▸ **PROBLEM STATEMENT**
Each line holding the string "that" is to be copied from the data.

▸ **ENTRIES SHOWN**
+===+
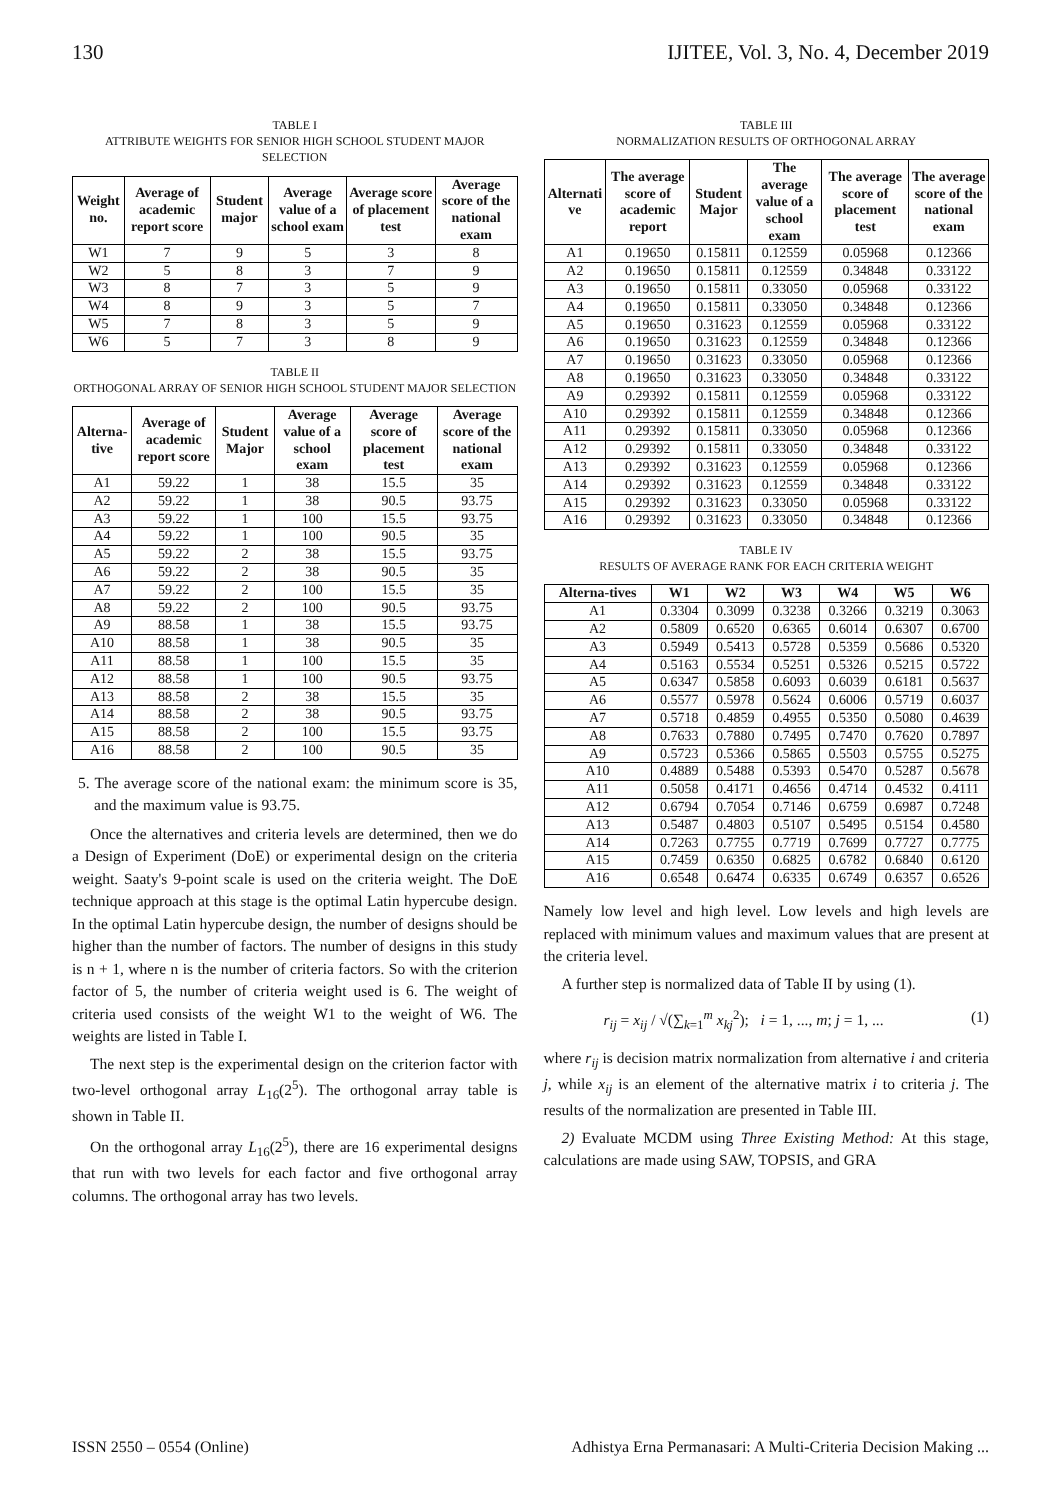130 IJITEE, Vol. 3, No. 4, December 2019
TABLE I
ATTRIBUTE WEIGHTS FOR SENIOR HIGH SCHOOL STUDENT MAJOR SELECTION
| Weight no. | Average of academic report score | Student major | Average value of a school exam | Average score of placement test | Average score of the national exam |
| --- | --- | --- | --- | --- | --- |
| W1 | 7 | 9 | 5 | 3 | 8 |
| W2 | 5 | 8 | 3 | 7 | 9 |
| W3 | 8 | 7 | 3 | 5 | 9 |
| W4 | 8 | 9 | 3 | 5 | 7 |
| W5 | 7 | 8 | 3 | 5 | 9 |
| W6 | 5 | 7 | 3 | 8 | 9 |
TABLE II
ORTHOGONAL ARRAY OF SENIOR HIGH SCHOOL STUDENT MAJOR SELECTION
| Alterna-tive | Average of academic report score | Student Major | Average value of a school exam | Average score of placement test | Average score of the national exam |
| --- | --- | --- | --- | --- | --- |
| A1 | 59.22 | 1 | 38 | 15.5 | 35 |
| A2 | 59.22 | 1 | 38 | 90.5 | 93.75 |
| A3 | 59.22 | 1 | 100 | 15.5 | 93.75 |
| A4 | 59.22 | 1 | 100 | 90.5 | 35 |
| A5 | 59.22 | 2 | 38 | 15.5 | 93.75 |
| A6 | 59.22 | 2 | 38 | 90.5 | 35 |
| A7 | 59.22 | 2 | 100 | 15.5 | 35 |
| A8 | 59.22 | 2 | 100 | 90.5 | 93.75 |
| A9 | 88.58 | 1 | 38 | 15.5 | 93.75 |
| A10 | 88.58 | 1 | 38 | 90.5 | 35 |
| A11 | 88.58 | 1 | 100 | 15.5 | 35 |
| A12 | 88.58 | 1 | 100 | 90.5 | 93.75 |
| A13 | 88.58 | 2 | 38 | 15.5 | 35 |
| A14 | 88.58 | 2 | 38 | 90.5 | 93.75 |
| A15 | 88.58 | 2 | 100 | 15.5 | 93.75 |
| A16 | 88.58 | 2 | 100 | 90.5 | 35 |
5. The average score of the national exam: the minimum score is 35, and the maximum value is 93.75.
Once the alternatives and criteria levels are determined, then we do a Design of Experiment (DoE) or experimental design on the criteria weight. Saaty's 9-point scale is used on the criteria weight. The DoE technique approach at this stage is the optimal Latin hypercube design. In the optimal Latin hypercube design, the number of designs should be higher than the number of factors. The number of designs in this study is n + 1, where n is the number of criteria factors. So with the criterion factor of 5, the number of criteria weight used is 6. The weight of criteria used consists of the weight W1 to the weight of W6. The weights are listed in Table I.
The next step is the experimental design on the criterion factor with two-level orthogonal array L<sub>16</sub>(2<sup>5</sup>). The orthogonal array table is shown in Table II.
On the orthogonal array L<sub>16</sub>(2<sup>5</sup>), there are 16 experimental designs that run with two levels for each factor and five orthogonal array columns. The orthogonal array has two levels.
TABLE III
NORMALIZATION RESULTS OF ORTHOGONAL ARRAY
| Alternati ve | The average score of academic report | Student Major | The average value of a school exam | The average score of placement test | The average score of the national exam |
| --- | --- | --- | --- | --- | --- |
| A1 | 0.19650 | 0.15811 | 0.12559 | 0.05968 | 0.12366 |
| A2 | 0.19650 | 0.15811 | 0.12559 | 0.34848 | 0.33122 |
| A3 | 0.19650 | 0.15811 | 0.33050 | 0.05968 | 0.33122 |
| A4 | 0.19650 | 0.15811 | 0.33050 | 0.34848 | 0.12366 |
| A5 | 0.19650 | 0.31623 | 0.12559 | 0.05968 | 0.33122 |
| A6 | 0.19650 | 0.31623 | 0.12559 | 0.34848 | 0.12366 |
| A7 | 0.19650 | 0.31623 | 0.33050 | 0.05968 | 0.12366 |
| A8 | 0.19650 | 0.31623 | 0.33050 | 0.34848 | 0.33122 |
| A9 | 0.29392 | 0.15811 | 0.12559 | 0.05968 | 0.33122 |
| A10 | 0.29392 | 0.15811 | 0.12559 | 0.34848 | 0.12366 |
| A11 | 0.29392 | 0.15811 | 0.33050 | 0.05968 | 0.12366 |
| A12 | 0.29392 | 0.15811 | 0.33050 | 0.34848 | 0.33122 |
| A13 | 0.29392 | 0.31623 | 0.12559 | 0.05968 | 0.12366 |
| A14 | 0.29392 | 0.31623 | 0.12559 | 0.34848 | 0.33122 |
| A15 | 0.29392 | 0.31623 | 0.33050 | 0.05968 | 0.33122 |
| A16 | 0.29392 | 0.31623 | 0.33050 | 0.34848 | 0.12366 |
TABLE IV
RESULTS OF AVERAGE RANK FOR EACH CRITERIA WEIGHT
| Alterna-tives | W1 | W2 | W3 | W4 | W5 | W6 |
| --- | --- | --- | --- | --- | --- | --- |
| A1 | 0.3304 | 0.3099 | 0.3238 | 0.3266 | 0.3219 | 0.3063 |
| A2 | 0.5809 | 0.6520 | 0.6365 | 0.6014 | 0.6307 | 0.6700 |
| A3 | 0.5949 | 0.5413 | 0.5728 | 0.5359 | 0.5686 | 0.5320 |
| A4 | 0.5163 | 0.5534 | 0.5251 | 0.5326 | 0.5215 | 0.5722 |
| A5 | 0.6347 | 0.5858 | 0.6093 | 0.6039 | 0.6181 | 0.5637 |
| A6 | 0.5577 | 0.5978 | 0.5624 | 0.6006 | 0.5719 | 0.6037 |
| A7 | 0.5718 | 0.4859 | 0.4955 | 0.5350 | 0.5080 | 0.4639 |
| A8 | 0.7633 | 0.7880 | 0.7495 | 0.7470 | 0.7620 | 0.7897 |
| A9 | 0.5723 | 0.5366 | 0.5865 | 0.5503 | 0.5755 | 0.5275 |
| A10 | 0.4889 | 0.5488 | 0.5393 | 0.5470 | 0.5287 | 0.5678 |
| A11 | 0.5058 | 0.4171 | 0.4656 | 0.4714 | 0.4532 | 0.4111 |
| A12 | 0.6794 | 0.7054 | 0.7146 | 0.6759 | 0.6987 | 0.7248 |
| A13 | 0.5487 | 0.4803 | 0.5107 | 0.5495 | 0.5154 | 0.4580 |
| A14 | 0.7263 | 0.7755 | 0.7719 | 0.7699 | 0.7727 | 0.7775 |
| A15 | 0.7459 | 0.6350 | 0.6825 | 0.6782 | 0.6840 | 0.6120 |
| A16 | 0.6548 | 0.6474 | 0.6335 | 0.6749 | 0.6357 | 0.6526 |
Namely low level and high level. Low levels and high levels are replaced with minimum values and maximum values that are present at the criteria level.
A further step is normalized data of Table II by using (1).
r<sub>ij</sub> = x<sub>ij</sub> / √(∑<sub>k=1</sub><sup>m</sup> x<sub>kj</sub><sup>2</sup>); i = 1, ..., m; j = 1, ... (1)
where r<sub>ij</sub> is decision matrix normalization from alternative i and criteria j, while x<sub>ij</sub> is an element of the alternative matrix i to criteria j. The results of the normalization are presented in Table III.
2) Evaluate MCDM using Three Existing Method: At this stage, calculations are made using SAW, TOPSIS, and GRA
ISSN 2550 – 0554 (Online) Adhistya Erna Permanasari: A Multi-Criteria Decision Making ...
+===+
▸ **REPLY TO THE TASK**
On the orthogonal array L<sub>16</sub>(2<sup>5</sup>), there are 16 experimental designs that run with two levels for each factor and five orthogonal array columns. The orthogonal array has two levels.
Namely low level and high level. Low levels and high levels are replaced with minimum values and maximum values that are present at the criteria level.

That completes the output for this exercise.